For sustained accuracy and consistent and repeatable operation, pipettes should be calibrated at periodic intervals. These intervals vary depending on several factors:

• The skill and training of the operators. Skilled operators tend to operate the instrument more correctly and make fewer accuracy-robbing mistakes.
• The liquid dispensed by the pipette. Corrosive and volatile liquids tend to emit vapors which ascend into the pipette shaft even under proper operating conditions and may corrode the metal piston and springs, or the seals and o-rings that provide an air-tight seal between the piston and the surrounding sleeve.
• Proper and careful handling. Pipettes that are frequently dropped, are subjected to careless handling or horseplay, or that are not properly stored in a vertical position, will tend to degrade in accuracy over time.
• The accuracy required by the instrument. Applications requiring maximum accuracy also demand more frequent calibration. Instruments used for purely research applications or in educational settings generally require less frequent calibration.

Under average conditions, most pipettes can be calibrated semi-annually (every six months) and provide satisfactory performance. Institutions that are regulated by the Food and Drug Administration‘s GMP/GLP regulations generally benefit from quarterly calibration, or every three months. Critical applications may require monthly service, while research and educational institutions may need only annual service. These are general guidelines and any decision on the appropriate calibration interval should be made carefully and include considerations of the pipette in question (some are more reliable than others), the conditions under which the pipette is used, and the operators who use it.

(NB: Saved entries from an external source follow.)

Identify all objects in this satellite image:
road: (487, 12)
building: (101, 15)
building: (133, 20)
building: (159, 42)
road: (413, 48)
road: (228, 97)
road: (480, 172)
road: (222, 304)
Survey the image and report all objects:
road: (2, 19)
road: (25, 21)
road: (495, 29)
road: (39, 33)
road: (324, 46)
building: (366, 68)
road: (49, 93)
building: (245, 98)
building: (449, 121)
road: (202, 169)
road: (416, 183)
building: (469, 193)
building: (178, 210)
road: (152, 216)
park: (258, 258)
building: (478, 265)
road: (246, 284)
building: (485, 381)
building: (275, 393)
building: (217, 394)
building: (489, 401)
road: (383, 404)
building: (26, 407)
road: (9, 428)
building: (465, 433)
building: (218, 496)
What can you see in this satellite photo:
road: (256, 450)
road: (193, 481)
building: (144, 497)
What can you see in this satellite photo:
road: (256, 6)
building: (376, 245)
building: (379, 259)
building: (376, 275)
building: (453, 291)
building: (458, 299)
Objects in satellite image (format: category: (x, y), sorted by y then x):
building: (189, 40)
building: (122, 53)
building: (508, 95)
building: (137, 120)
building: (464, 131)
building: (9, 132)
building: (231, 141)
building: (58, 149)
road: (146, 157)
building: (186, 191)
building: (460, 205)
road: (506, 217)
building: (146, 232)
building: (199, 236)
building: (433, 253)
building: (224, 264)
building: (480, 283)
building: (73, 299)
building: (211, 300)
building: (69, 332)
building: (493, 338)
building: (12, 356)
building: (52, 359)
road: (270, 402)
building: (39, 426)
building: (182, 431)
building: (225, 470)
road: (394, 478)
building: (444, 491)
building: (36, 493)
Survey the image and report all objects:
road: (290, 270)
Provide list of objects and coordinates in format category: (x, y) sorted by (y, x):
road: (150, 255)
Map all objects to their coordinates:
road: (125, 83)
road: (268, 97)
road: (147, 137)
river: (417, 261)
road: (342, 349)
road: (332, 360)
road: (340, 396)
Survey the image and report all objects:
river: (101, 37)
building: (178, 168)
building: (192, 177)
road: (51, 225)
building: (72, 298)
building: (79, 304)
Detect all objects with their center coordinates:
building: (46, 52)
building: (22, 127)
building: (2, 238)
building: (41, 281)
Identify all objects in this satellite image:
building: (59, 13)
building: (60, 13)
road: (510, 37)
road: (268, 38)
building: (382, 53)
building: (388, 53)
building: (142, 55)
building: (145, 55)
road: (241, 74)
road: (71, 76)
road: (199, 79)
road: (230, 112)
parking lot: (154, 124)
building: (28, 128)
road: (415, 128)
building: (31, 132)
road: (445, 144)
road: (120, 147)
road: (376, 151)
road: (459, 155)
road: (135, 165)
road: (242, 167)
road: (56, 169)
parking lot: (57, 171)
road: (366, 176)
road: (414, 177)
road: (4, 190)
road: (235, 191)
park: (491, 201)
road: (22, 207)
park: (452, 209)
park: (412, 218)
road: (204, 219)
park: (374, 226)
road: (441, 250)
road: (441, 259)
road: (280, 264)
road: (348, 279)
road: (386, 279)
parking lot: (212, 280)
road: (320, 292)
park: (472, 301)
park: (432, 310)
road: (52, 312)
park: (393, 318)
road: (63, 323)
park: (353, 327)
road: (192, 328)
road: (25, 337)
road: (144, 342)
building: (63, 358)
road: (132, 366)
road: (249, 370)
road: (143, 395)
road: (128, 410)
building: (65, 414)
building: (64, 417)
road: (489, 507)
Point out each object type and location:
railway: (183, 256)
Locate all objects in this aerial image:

Calibration is generally accomplished through means of gravimetric analysis. This entails dispensing samples of distilled water into a receiving vessel perched atop a precision analytical balance. The density of water is a well-known constant, and thus the mass of the dispensed sample provides an accurate indication of the volume dispensed. Relative humidity, ambient temperature, and barometric pressure are factors in the accuracy of the measurement, and are usually combined in a complex formula and computed as the Z-factor. This Z-factor is then used to modify the raw mass data output of the balance and provide an adjusted and more accurate measurement.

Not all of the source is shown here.